Consider the switch placement. The Thyra has an in-line cord switch which means the switch is on the cord, somewhere between the wall and the outlet. Depending on how long your cord is and where your outlet is, this switch might end up in an awkward spot. For the master bed I ran both cords behind the nightstands and the in-line switches are accessible but not visible, which is fine. But plan this out before you start.

Also worth noting: I was this close to doing the parent bedroom lighting overhaul at the same time, different project, different fixtures. And I'm glad I separated them. Doing too many lighting projects at once leads to half-finished rooms that stay half-finished for months.

The Part Nobody Talks About: Living With Them

It's been three months since we installed these, and I want to give an honest assessment of living with them vs. just installing them.

The master bedroom pair: we use them every single night. My husband converted. He said last week that he can't believe we didn't do this sooner, which is what I expected but he would never have admitted before the project was done. The light quality from the Thyra is excellent for reading, warm and focused without casting shadows across the whole room.

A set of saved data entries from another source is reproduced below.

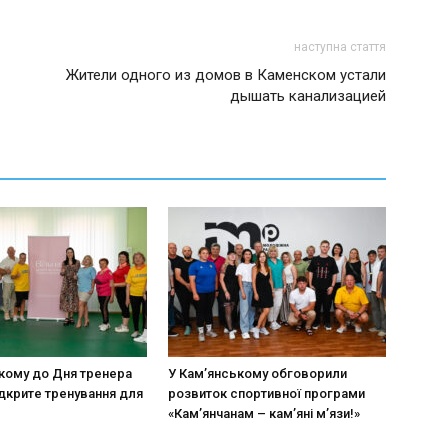
наступна стаття
Жители одного из домов в Каменском устали
дышать канализацией
кому до Дня тренера
У Кам’янському обговорили
дкрите тренування для
розвиток спортивної програми
«Кам’янчанам – кам’яні м’язи!»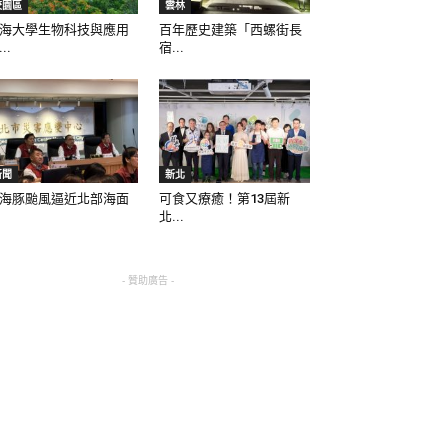
校園區
雲林
海大學生物科技與應用
百年歷史建築「西螺街長
..
宿...
新聞
新北
海豚颱風逼近北部海面
可食又療癒！第13屆新
北...
- 贊助廣告 -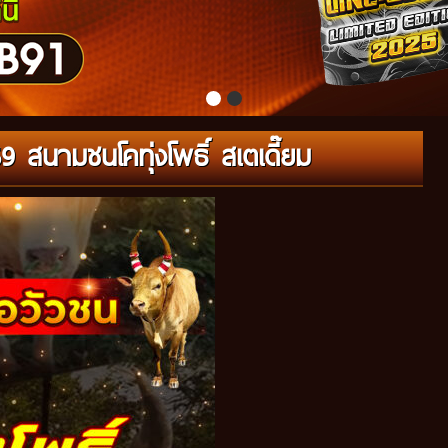
69 สนามชนโคทุ่งโพธิ์ สเตเดี๊ยม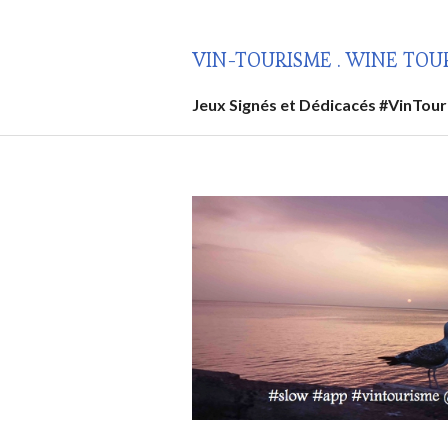
Aller
au
VIN-TOURISME . WINE TOU
contenu
principal
Jeux Signés et Dédicacés #VinTou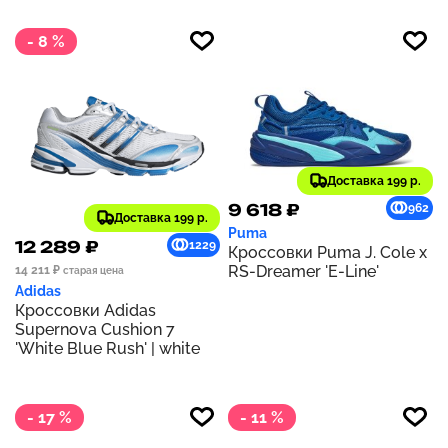
- 8 %
Доставка 199 р.
9 618 ₽
962
Доставка 199 р.
Puma
12 289 ₽
1229
Кроссовки Puma J. Cole x
RS-Dreamer 'E-Line'
14 211 ₽
старая цена
Adidas
Кроссовки Adidas
Supernova Cushion 7
'White Blue Rush' | white
- 17 %
- 11 %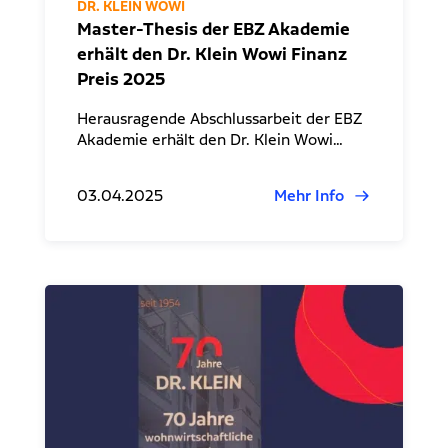
DR. KLEIN WOWI
Master-Thesis der EBZ Akademie
erhält den Dr. Klein Wowi Finanz
Preis 2025
Herausragende Abschlussarbeit der EBZ
Akademie erhält den Dr. Klein Wowi…
03.04.2025
Mehr Info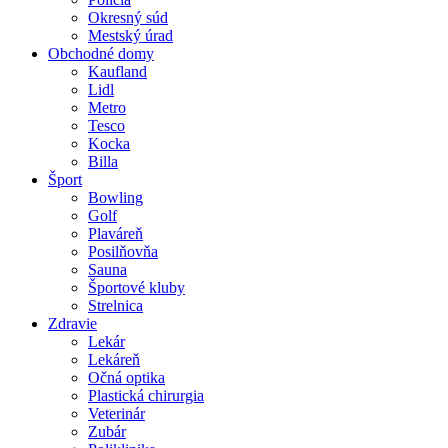
Okresný súd
Mestský úrad
Obchodné domy
Kaufland
Lidl
Metro
Tesco
Kocka
Billa
Šport
Bowling
Golf
Plaváreň
Posilňovňa
Sauna
Športové kluby
Strelnica
Zdravie
Lekár
Lekáreň
Očná optika
Plastická chirurgia
Veterinár
Zubár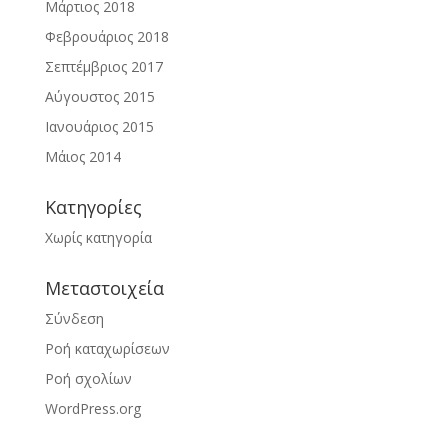
Μάρτιος 2018
Φεβρουάριος 2018
Σεπτέμβριος 2017
Αύγουστος 2015
Ιανουάριος 2015
Μάιος 2014
Kατηγορίες
Χωρίς κατηγορία
Μεταστοιχεία
Σύνδεση
Ροή καταχωρίσεων
Ροή σχολίων
WordPress.org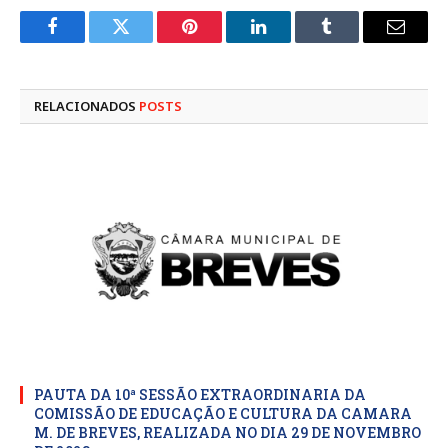
Facebook
Twitter
Pinterest
LinkedIn
Tumblr
E-
mail
RELACIONADOS
POSTS
PAUTA DA 10ª SESSÃO EXTRAORDINARIA DA
COMISSÃO DE EDUCAÇÃO E CULTURA DA CAMARA
M. DE BREVES, REALIZADA NO DIA 29 DE NOVEMBRO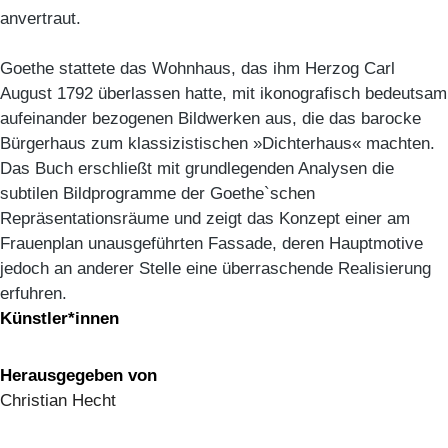
anvertraut.
Goethe stattete das Wohnhaus, das ihm Herzog Carl
August 1792 überlassen hatte, mit ikonografisch bedeutsam
aufeinander bezogenen Bildwerken aus, die das barocke
Bürgerhaus zum klassizistischen »Dichterhaus« machten.
Das Buch erschließt mit grundlegenden Analysen die
subtilen Bildprogramme der Goethe`schen
Repräsentationsräume und zeigt das Konzept einer am
Frauenplan unausgeführten Fassade, deren Hauptmotive
jedoch an anderer Stelle eine überraschende Realisierung
erfuhren.
Künstler*innen
Herausgegeben von
Christian Hecht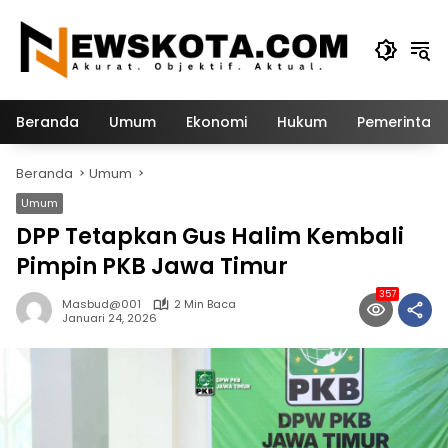
Langsung
ke
konten
Beranda
Umum
Ekonomi
Hukum
Pemerintah
Beranda
Umum
Umum
DPP Tetapkan Gus Halim Kembali
Pimpin PKB Jawa Timur
357
Masbud@001
2 Min Baca
Januari 24, 2026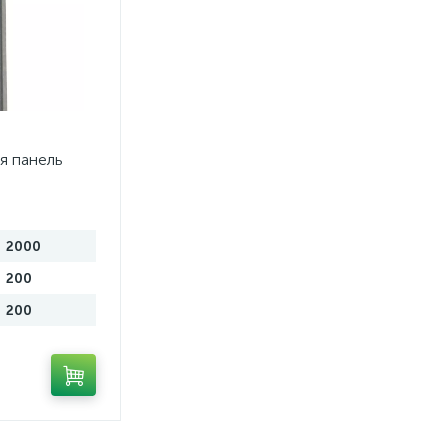
я панель
2000
200
200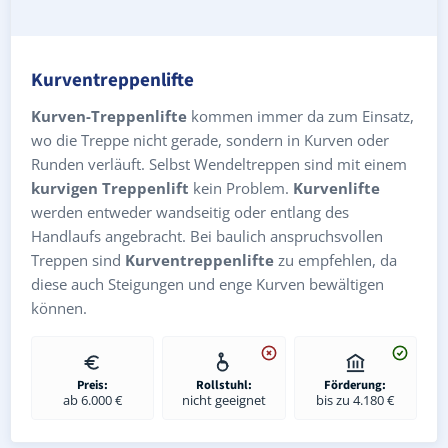
Kurventreppenlifte
Kurven-Treppenlifte
kommen immer da zum Einsatz,
wo die Treppe nicht gerade, sondern in Kurven oder
Runden verläuft. Selbst Wendeltreppen sind mit einem
kurvigen Treppenlift
kein Problem.
Kurvenlifte
werden entweder wandseitig oder entlang des
Handlaufs angebracht. Bei baulich anspruchsvollen
Treppen sind
Kurventreppenlifte
zu empfehlen, da
diese auch Steigungen und enge Kurven bewältigen
können.
Preis:
Rollstuhl:
Förderung:
ab 6.000 €
nicht geeignet
bis zu 4.180 €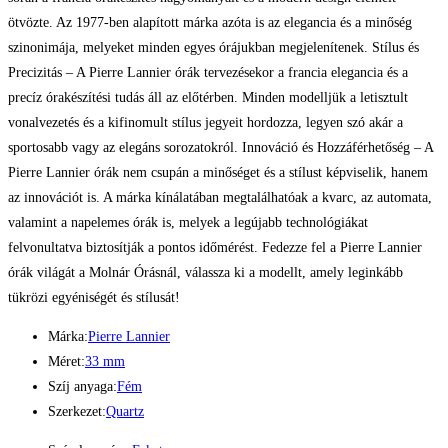
ötvözte. Az 1977-ben alapított márka azóta is az elegancia és a minőség
szinonimája, melyeket minden egyes órájukban megjelenítenek. Stílus és
Precizitás – A Pierre Lannier órák tervezésekor a francia elegancia és a
precíz órakészítési tudás áll az előtérben. Minden modelljük a letisztult
vonalvezetés és a kifinomult stílus jegyeit hordozza, legyen szó akár a
sportosabb vagy az elegáns sorozatokról. Innováció és Hozzáférhetőség – A
Pierre Lannier órák nem csupán a minőséget és a stílust képviselik, hanem
az innovációt is. A márka kínálatában megtalálhatóak a kvarc, az automata,
valamint a napelemes órák is, melyek a legújabb technológiákat
felvonultatva biztosítják a pontos időmérést. Fedezze fel a Pierre Lannier
órák világát a Molnár Órásnál, válassza ki a modellt, amely leginkább
tükrözi egyéniségét és stílusát!
Márka:
Pierre Lannier
Méret:
33 mm
Szíj anyaga:
Fém
Szerkezet:
Quartz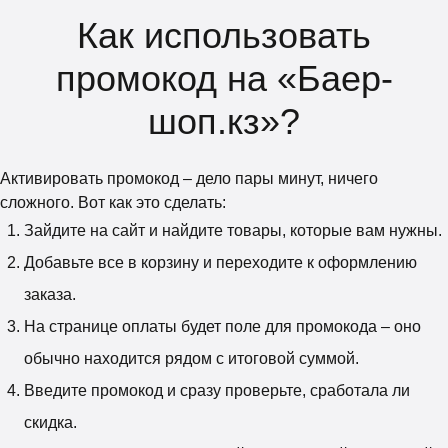
Как использовать
промокод на «Баер-
шоп.кз»?
Активировать промокод – дело пары минут, ничего
сложного. Вот как это сделать:
Зайдите на сайт и найдите товары, которые вам нужны.
Добавьте все в корзину и переходите к оформлению
заказа.
На странице оплаты будет поле для промокода – оно
обычно находится рядом с итоговой суммой.
Введите промокод и сразу проверьте, сработала ли
скидка.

The kids' rooms: both still in use, both still mounted correctly. My 8-year-old has taken to turning his on and reading for 15–20 minutes after official lights-out time, which technically isn't allowed but also means he's reading independently in the dark, so I have complicated feelings about enforcing the rule.

The reading nook in the reading nook: this is the one I'm most proud of. We installed a Marit there too, and having proper reading light in that nook has made it actually get used. Before the sconce, kids would drag lamps in from other rooms or use flashlights. Now there's a real light, and the nook gets used every day.

Cost Summary

Two Thyra sconces for the master bedroom: $149.90. One Marit for our daughter's room: $49.95. One Arle for our son's room: $49.95. One Marit for the reading nook: $49.95. Cord cover kits (×4): $40. Total: $339.75 for four bedside reading lights across the house.

For context: a single hardwired sconce installation with an electrician typically runs $150–$300 just for labor, before you buy the fixture. Going plug-in saved us a significant amount, and the result looks just as clean.

The hallway sconce placement project we did last year cost us more than this entire reading light overhaul because two of those were hardwired. I've become a plug-in evangelist since then.

One final note: if you're on the fence about doing this project, the thing that pushed me over was realizing it's genuinely reversible. If I hate them in a year, I unscrew the bracket, patch two small holes, and repaint. It's not like flooring or tile. The stakes are low, and the upside, reading in bed without a lamp on the nightstand, is genuinely life-improving in a small but daily way.

That's the kind of home improvement I'm interested in: low stakes, big daily impact, and done in a Saturday afternoon with a drill, a level, and a cord cover kit.

Quick Answers

Do wall-mounted reading lights need an electrician?

Only if you want hardwired sconces with no visible cord. Plug-in wall-mounted reading lights require no electrical work, mount the bracket, run the cord down to an outlet, and use a cord cover kit to hide the wire along the wall. Total install time is about 20 minutes per fixture.

How high should a wall-mounted reading light be above the headboard?

Mount the center of the fixture 24 to 30 inches above the top of the mattress, or about 6 to 8 inches above the headboard. You want the light source near shoulder height when sitting up in bed so it lights the page without shining directly into your eyes. Measure with the mattress in place.

What bulb is best for bedside reading lights?

A warm white LED (2700K) at 400–600 lumens is ideal. Bright enough to read clearly, warm enough to feel relaxing rather than clinical. Avoid daylight bulbs (5000K) near bedtime. They signal your brain it's daytime and make falling asleep harder. Most plug-in sconces take an E26 standard base bulb.